Your objective
The records follow. Filter them to the lines that hold "high".

:: Source data ::

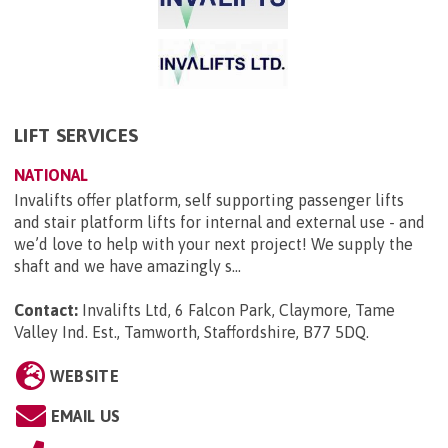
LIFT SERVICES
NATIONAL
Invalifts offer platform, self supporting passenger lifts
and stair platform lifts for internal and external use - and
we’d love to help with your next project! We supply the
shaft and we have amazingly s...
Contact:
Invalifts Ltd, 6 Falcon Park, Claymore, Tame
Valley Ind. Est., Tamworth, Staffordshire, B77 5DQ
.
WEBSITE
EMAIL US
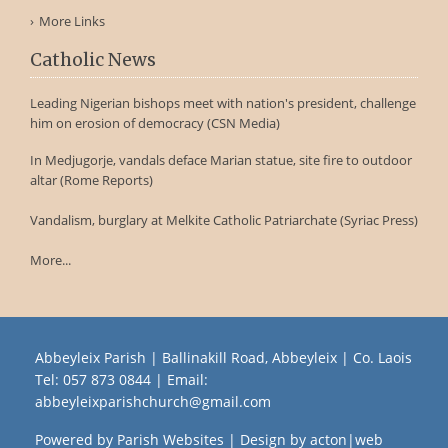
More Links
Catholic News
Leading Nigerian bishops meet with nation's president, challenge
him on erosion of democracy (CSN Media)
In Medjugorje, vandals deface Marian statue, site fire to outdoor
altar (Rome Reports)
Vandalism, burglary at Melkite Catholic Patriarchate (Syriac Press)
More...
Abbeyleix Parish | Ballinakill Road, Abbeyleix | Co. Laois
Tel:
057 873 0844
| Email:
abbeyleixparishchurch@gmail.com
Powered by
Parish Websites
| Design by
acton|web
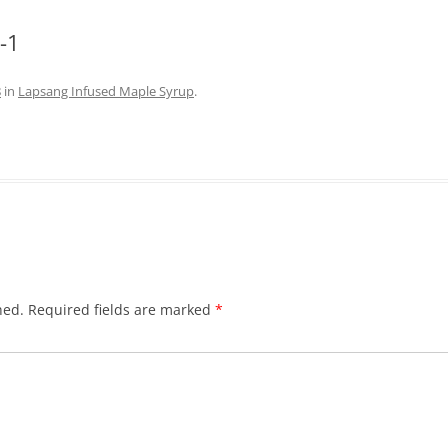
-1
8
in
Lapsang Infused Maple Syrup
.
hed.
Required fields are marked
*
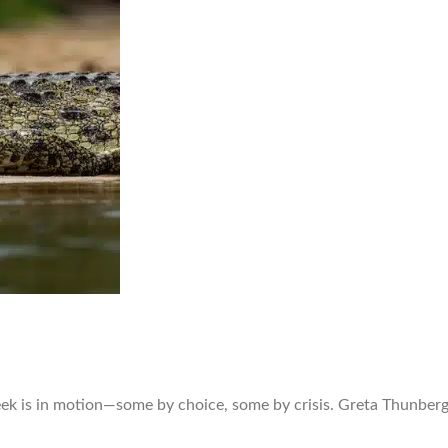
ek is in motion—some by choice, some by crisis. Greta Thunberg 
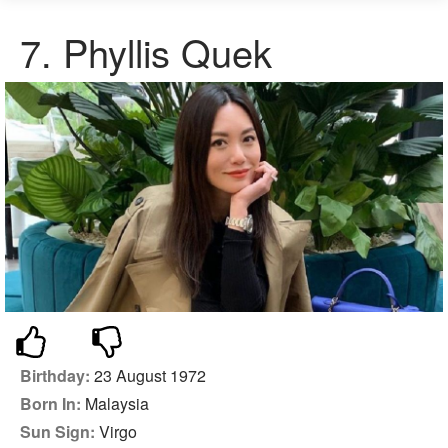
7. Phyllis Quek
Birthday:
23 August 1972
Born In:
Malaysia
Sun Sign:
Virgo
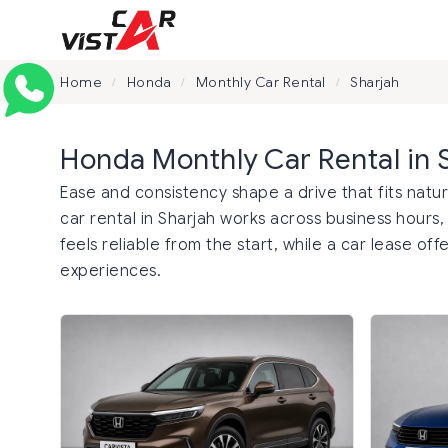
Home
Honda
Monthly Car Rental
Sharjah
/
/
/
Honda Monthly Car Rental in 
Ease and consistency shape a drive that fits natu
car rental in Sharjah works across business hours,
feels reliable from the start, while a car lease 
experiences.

:::
:: Source data ::

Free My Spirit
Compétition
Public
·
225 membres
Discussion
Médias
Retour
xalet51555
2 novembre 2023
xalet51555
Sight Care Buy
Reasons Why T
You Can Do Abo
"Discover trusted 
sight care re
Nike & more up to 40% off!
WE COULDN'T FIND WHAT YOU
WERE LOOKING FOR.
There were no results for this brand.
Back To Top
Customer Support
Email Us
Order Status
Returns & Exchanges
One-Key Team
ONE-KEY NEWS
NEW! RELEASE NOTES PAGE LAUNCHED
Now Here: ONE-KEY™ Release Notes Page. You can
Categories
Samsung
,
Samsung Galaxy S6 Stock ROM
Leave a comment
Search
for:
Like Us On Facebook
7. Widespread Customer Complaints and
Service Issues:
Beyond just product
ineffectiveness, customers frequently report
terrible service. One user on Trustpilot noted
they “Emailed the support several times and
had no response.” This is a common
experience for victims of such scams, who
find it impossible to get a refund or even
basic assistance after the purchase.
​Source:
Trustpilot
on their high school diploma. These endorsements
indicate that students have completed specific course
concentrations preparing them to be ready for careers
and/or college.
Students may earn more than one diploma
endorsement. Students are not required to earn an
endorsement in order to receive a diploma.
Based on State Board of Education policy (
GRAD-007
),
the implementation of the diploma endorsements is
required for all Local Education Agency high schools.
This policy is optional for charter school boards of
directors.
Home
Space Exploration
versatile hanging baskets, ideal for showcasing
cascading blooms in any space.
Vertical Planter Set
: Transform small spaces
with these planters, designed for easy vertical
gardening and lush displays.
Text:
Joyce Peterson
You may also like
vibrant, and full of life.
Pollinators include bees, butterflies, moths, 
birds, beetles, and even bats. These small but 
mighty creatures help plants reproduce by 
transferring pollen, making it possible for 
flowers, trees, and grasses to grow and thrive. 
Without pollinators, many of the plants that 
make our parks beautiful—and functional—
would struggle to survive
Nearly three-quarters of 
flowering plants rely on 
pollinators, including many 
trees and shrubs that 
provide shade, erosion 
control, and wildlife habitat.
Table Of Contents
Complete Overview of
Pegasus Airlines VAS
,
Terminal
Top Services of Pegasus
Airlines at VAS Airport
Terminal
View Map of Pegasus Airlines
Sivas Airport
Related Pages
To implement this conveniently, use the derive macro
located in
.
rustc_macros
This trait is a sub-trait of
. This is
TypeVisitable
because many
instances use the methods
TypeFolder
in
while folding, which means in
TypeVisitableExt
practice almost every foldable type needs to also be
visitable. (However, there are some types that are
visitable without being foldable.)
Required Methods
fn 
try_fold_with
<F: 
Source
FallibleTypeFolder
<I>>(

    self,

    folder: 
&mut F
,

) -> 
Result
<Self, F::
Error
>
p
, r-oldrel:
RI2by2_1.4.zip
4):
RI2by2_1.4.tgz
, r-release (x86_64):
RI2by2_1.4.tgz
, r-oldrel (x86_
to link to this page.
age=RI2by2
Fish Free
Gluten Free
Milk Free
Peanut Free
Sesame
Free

:::
:: Source data ::

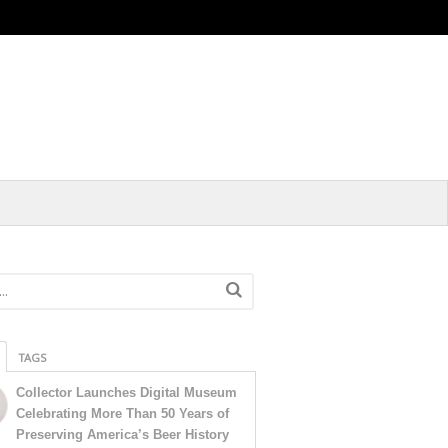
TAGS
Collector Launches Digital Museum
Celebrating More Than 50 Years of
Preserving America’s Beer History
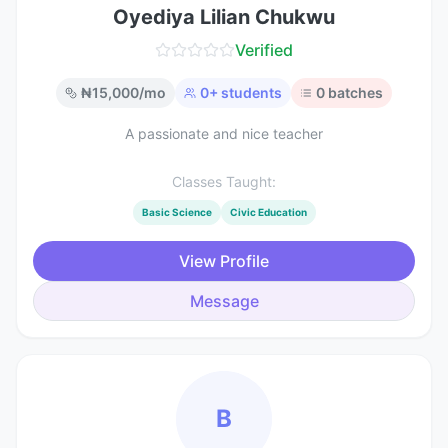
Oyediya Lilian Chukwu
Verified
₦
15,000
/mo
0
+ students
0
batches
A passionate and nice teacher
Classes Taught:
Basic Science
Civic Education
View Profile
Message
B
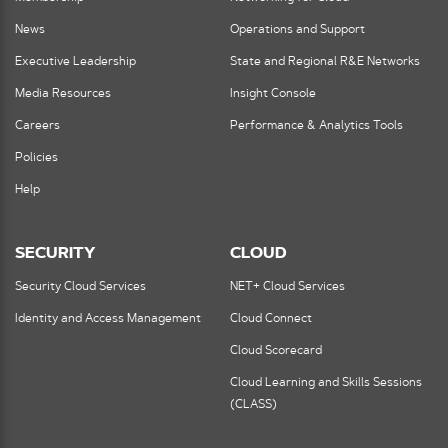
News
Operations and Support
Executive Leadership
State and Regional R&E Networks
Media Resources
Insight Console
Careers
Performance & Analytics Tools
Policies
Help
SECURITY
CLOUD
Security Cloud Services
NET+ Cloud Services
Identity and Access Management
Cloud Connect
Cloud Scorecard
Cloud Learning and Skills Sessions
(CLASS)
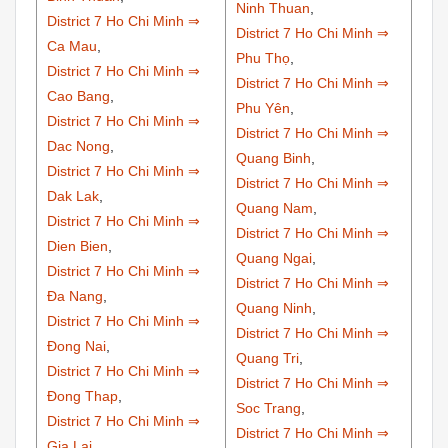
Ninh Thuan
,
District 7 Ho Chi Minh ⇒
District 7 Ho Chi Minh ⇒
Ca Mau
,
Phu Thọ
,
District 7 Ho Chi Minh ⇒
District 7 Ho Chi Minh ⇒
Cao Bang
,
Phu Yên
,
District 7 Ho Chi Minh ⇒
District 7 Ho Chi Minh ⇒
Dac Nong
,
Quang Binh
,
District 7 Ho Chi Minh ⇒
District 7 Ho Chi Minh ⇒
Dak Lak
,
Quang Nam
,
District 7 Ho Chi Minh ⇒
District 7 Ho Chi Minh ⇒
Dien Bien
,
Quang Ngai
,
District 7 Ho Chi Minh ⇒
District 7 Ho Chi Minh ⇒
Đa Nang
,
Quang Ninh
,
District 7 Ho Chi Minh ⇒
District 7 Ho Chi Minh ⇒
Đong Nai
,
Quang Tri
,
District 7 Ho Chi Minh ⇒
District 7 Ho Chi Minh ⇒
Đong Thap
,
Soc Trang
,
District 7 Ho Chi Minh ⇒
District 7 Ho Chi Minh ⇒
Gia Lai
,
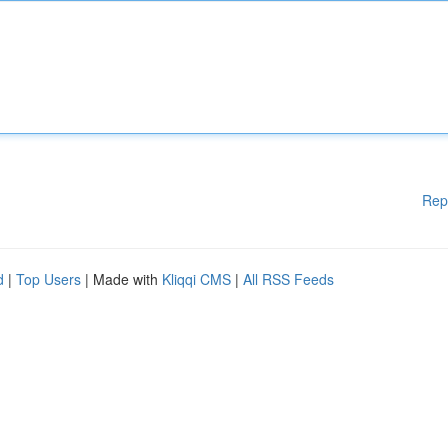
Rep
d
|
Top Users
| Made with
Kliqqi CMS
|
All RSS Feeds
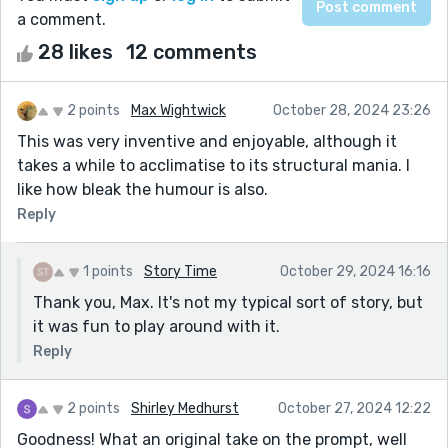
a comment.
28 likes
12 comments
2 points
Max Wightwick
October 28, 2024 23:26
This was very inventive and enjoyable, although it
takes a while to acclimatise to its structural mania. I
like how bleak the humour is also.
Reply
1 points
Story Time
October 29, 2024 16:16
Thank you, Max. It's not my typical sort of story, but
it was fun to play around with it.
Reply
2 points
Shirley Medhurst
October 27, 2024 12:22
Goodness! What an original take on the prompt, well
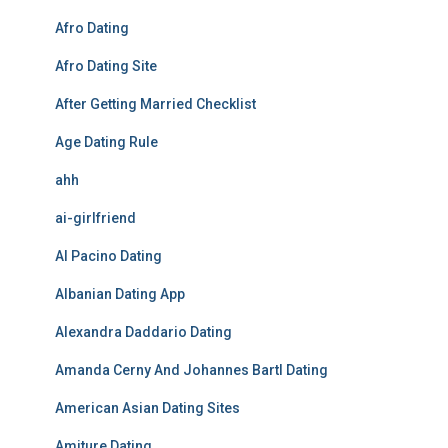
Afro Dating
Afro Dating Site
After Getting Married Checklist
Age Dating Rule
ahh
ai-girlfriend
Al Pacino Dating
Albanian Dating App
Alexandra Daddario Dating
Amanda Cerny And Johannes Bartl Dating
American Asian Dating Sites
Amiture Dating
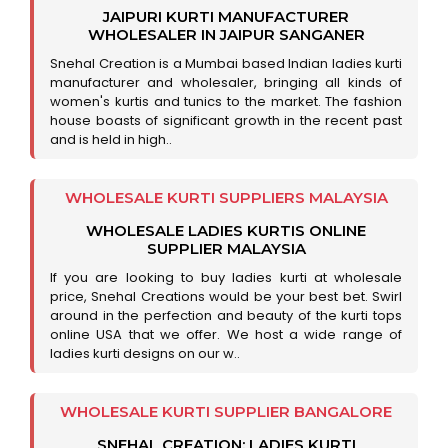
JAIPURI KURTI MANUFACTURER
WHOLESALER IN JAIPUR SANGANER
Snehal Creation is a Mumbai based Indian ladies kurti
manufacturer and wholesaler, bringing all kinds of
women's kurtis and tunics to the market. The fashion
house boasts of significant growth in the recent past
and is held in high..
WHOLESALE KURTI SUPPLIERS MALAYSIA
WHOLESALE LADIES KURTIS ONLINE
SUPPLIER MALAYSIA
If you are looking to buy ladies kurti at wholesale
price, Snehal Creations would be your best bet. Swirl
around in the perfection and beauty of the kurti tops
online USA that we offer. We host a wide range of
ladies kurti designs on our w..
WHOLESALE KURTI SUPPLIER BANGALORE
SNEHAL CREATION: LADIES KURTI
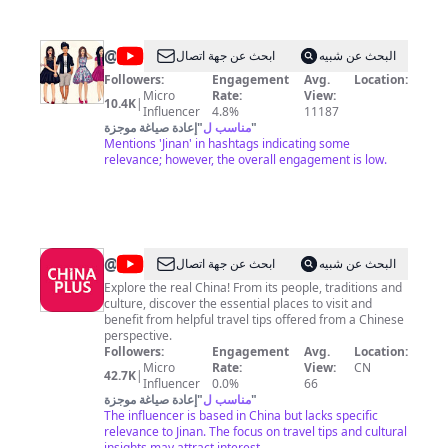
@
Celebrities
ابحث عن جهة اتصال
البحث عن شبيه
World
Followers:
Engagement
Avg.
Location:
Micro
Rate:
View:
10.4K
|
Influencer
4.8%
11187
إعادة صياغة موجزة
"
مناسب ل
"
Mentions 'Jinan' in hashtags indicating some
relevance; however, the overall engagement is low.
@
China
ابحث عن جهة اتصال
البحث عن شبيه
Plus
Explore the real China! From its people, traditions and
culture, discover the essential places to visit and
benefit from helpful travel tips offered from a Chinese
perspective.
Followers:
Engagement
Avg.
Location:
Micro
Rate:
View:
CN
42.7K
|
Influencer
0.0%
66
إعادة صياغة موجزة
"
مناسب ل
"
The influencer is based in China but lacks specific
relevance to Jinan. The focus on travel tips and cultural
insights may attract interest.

:::

Answer area
on their high school diploma. These endorsements
required for all Local Education Agency high schools.
and is held in high..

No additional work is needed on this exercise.